AY1516 T2 Team Skulptors - Methodology & Technology

From Analytics Practicum
Jump to navigation Jump to search

Skulptors-Logo.png

Skulptors-HomeIcon.png   HOME Skulptors-AboutIcon.png   ABOUT US Skulptors-OverviewIcon.png   PROJECT OVERVIEW Skulptors-ProjMgmtIcon.png   PROJECT MANAGEMENT Skulptors-DocIcon.png   DOCUMENTATION
Summary Description Methodology & Technology Limitations & ROI


Methodology


The following methodology will be implemented to perform analysis on the past year data provided by our sponsor for the two companies. Before we begin with our analysis, the data needs to be thoroughly examined and prepared to ensure there is no possibility of garbage-in-garbage-out.

Data Preparation

Before going into elementary explorations of the data, data cleaning is to be conducted to remove irrelevant data that should not be included in our analysis. Some types of reason for exclusion includes:

  • Repetition – Double scanning happens many of a times in the company’s warehouse. As such, there can be repetition of rows in the past year data that may falsify our findings.
  • Missing data – if there are any rows of incomplete data, the row will be excluded.
  • Over-spilling – As our project focuses on inflow rate and outflow rate of the SKUs movement, we will exclude data there does not account for the start of the SKUs to the end of it.

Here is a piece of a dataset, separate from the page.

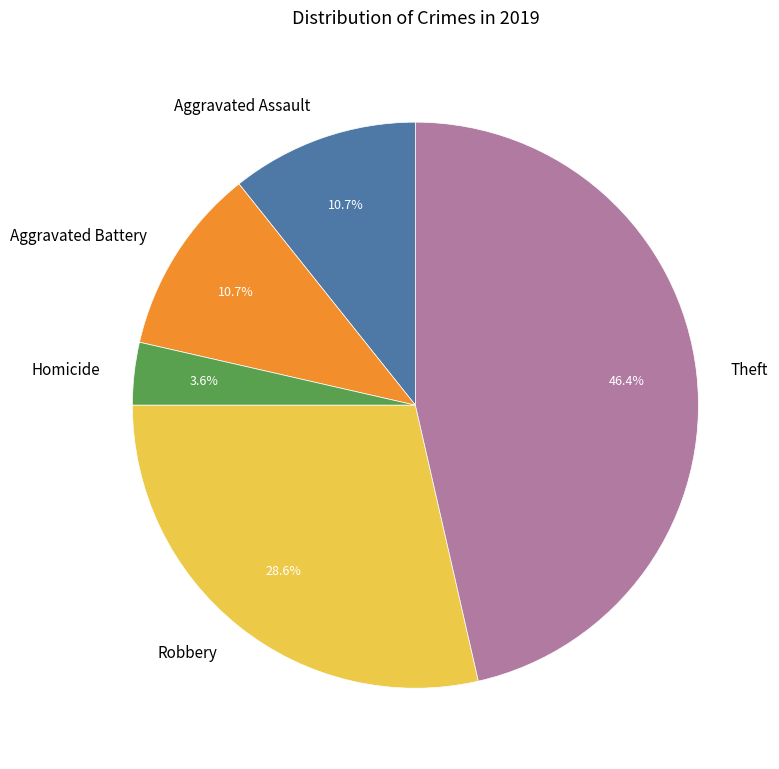

How many slices are in this pie chart?

5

After the initial preparation, we will further develop and sort our data by investigating for potential groupings that can facilitate ease into performing our visualizations and analysis. This will also assist us in the development of our regression model to figure out what type of classification, A, B or C should we give to a specific SKU.

Control Chart
Skulptors-ControlSample.jpg
The control chart is a graph used to study how a process changes over time. Data are plotted in time order. A control chart always has a central line for the average, an upper line for the upper control limit and a lower line for the lower control limit. These lines are determined from historical data. By comparing current data to these lines, we can draw conclusions about whether the process variation is consistent (in control) or is unpredictable (out of control, affected by special causes of variation).
With respect to our project, these control charts will provide us with insights on whether certain movements of SKUs are out of control e.g. too little movements which results in wastage of space in the warehouse. It also simplifies the performance to be easily read by the human eye. Our sponsor emphasizes on sustainability of our solution, which will be further tackled by this in our dashboard.

Time series line chart
Skulptors-TimeseriesSample.jpg
A time series is a sequence of data points, typically consisting of successive measurements made over a time interval. With relation to the inbound and outbound rate visualization for different SKUs, the time series line graph will cater to this purpose.

Treemap
Skulptors-TreemapSample.jpg
A Treemap can convey our hierarchical data with 2 additional attributes via color and size, allowing us to dissect the relationship between the two. The size of each block represents the percentage of the warehouse utilized, and we can allow the user to fill in the colors with other indicators, such as the type of SKUs.


Technology


D3.js

D3.js is a Javascript library. As our client request for as low cost as possible, D3.js will be a good option. That is because it can work on websites. Thus, our client will be able to see the data visualization without paying and installing any software. Another benefit of D3.js is its flexibility. It allows control over the final result. D3.js will be used for the visualizations that was mentioned above.

JMP

JMP is developed by the JMP business unit of SAS Institute. It is the tool of choice for data explorers in every industry. We will be using JMP to perform Control Chart Analysis for the inbound and outbound rate so that we can classify the SKUs into the ABC.

SAS Enterprise Miner

SAS Enterprise Miner is a software developed by SAS Institute. We may be using SAS Enterprise Miner to perform other needed analysis.

Java & Bootstrap

Java will be used to develop the skeleton of the application while Bootstrap will be used to beautify the application. As our client wanted a sustainable analysis, we will need to do up a simple application whereby they can upload their data to be processed for analysis.

OpenShift

OpenShift is a product from Red Hat. It is an open-source platform as a service. It serves as a platform to launch our application for live deployment.